As you work with clients, don’t be shy about asking for testimonials. They might be lurking in emails already; anytime a client offers praise or positive sentiments, flag that email. When you finish your work together, reach out and ask for a testimonial. Include the words they already said and ask if you may use them on your website or if they would like to add to them. You can also send out a follow-up survey that asks for feedback to garner testimonials.

Keep Messages Simple

Unless you are writing blog posts or having conversations on a podcast, keep your messages simple and to the point. If an email gets to be too long or you have too much text on your website, your message will get lost. Provide links to contact you or schedule a discovery call so that clients can gain more information and get in touch. Give them just enough to spark their curiosity so they want to take that next step.

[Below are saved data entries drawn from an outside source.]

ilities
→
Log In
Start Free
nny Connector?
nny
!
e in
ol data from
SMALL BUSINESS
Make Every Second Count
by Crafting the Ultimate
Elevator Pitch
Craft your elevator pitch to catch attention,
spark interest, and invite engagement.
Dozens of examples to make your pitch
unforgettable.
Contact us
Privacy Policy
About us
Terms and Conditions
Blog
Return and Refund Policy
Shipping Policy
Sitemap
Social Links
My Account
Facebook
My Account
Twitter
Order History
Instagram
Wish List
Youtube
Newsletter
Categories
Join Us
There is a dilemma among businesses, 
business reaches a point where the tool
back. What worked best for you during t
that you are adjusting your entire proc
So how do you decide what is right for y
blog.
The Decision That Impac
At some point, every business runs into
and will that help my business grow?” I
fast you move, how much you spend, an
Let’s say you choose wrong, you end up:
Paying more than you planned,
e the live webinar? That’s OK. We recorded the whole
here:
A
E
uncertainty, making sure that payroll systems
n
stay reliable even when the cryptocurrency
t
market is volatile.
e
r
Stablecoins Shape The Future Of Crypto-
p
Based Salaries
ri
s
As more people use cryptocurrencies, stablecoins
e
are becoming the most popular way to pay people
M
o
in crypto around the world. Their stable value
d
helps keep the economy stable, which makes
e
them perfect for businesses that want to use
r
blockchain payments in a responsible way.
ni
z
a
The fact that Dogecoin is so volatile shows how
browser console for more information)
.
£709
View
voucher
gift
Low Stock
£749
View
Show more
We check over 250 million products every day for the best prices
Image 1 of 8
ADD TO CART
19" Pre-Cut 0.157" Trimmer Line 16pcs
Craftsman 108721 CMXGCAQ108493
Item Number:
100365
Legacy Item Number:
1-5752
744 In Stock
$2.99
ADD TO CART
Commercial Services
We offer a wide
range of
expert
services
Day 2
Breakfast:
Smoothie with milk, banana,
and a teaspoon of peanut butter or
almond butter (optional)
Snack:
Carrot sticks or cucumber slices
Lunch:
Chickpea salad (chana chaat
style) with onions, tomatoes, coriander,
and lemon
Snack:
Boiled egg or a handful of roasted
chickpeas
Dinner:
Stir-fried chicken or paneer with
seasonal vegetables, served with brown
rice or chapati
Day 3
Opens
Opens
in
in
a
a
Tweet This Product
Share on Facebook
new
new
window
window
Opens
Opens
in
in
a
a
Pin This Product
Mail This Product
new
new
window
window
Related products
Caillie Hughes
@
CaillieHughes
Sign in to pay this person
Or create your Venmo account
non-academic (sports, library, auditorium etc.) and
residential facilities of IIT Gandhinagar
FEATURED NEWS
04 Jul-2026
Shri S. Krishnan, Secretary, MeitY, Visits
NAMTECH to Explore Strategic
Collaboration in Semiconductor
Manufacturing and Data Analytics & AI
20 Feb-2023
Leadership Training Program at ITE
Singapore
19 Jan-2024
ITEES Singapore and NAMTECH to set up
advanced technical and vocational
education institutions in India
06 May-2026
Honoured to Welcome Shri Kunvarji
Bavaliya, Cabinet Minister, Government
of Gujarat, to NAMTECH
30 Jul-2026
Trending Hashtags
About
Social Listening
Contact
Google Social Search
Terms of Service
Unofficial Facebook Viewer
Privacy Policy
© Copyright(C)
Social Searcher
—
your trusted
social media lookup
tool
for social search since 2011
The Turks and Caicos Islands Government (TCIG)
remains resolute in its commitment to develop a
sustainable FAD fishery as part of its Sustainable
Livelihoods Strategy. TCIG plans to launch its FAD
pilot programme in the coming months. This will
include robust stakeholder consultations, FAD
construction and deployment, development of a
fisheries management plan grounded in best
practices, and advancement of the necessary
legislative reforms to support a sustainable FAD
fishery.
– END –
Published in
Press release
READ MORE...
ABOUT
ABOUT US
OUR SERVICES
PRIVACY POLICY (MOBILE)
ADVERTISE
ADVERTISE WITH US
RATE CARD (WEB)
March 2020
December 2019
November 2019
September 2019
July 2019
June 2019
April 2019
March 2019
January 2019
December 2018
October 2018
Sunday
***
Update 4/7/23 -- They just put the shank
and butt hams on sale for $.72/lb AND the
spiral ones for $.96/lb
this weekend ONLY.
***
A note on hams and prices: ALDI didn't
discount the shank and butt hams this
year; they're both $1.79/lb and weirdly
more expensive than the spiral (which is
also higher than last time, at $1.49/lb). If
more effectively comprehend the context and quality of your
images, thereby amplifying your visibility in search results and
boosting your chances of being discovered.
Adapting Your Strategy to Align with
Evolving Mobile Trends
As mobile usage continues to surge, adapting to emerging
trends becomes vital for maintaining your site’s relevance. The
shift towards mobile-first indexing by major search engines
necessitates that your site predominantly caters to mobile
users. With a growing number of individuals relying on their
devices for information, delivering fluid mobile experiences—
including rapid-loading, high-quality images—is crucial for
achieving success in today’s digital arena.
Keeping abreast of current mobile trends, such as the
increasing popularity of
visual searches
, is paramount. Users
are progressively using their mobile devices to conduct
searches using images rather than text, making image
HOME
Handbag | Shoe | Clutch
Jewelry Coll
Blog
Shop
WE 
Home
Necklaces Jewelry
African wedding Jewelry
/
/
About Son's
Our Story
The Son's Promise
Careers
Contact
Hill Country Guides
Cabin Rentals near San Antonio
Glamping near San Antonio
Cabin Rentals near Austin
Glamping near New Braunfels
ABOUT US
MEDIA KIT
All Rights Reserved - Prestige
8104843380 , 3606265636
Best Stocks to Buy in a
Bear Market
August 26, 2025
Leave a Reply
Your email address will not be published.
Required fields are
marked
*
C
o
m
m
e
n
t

Remember, marketing copy can be a line or two that can have a big influence on your audience. Use action words and tell clients what to do, such as saying, “Call today,” “Get a coach,” or “Find the right help.” You don’t have to write pages and pages about yourself and your business. Just highlight the benefits and mitigate the risk of giving you a 30-minute discovery phone call. 

Consider Visuals and Imagery

Humans process visual imagery far more quickly than written text. Fill your website and marketing messages with imagery that matches your brand and appeals to your ideal clients. Think of how your clients would want to feel reading your messages and then select images that are applicable. Maybe you use images of fit people getting a workout in a gym, or maybe your imagery should be beaches and sunny days. Perhaps your branding calls for women on hikes and in the outdoors feeling free and unencumbered because your ideal client is a woman in her 40s looking to harness the power of a healthy lifestyle. 

No matter what services you offer, how you offer them, or who you offer them to, a little bit of planning can go a long way for crafting marketing messages that attract your ideal clients. Create client personas, know your own persona, and match up the right words with the right visuals. Send out your messages in trendy ways that align with your business and your clients, and you’ll start attracting who you want to work with.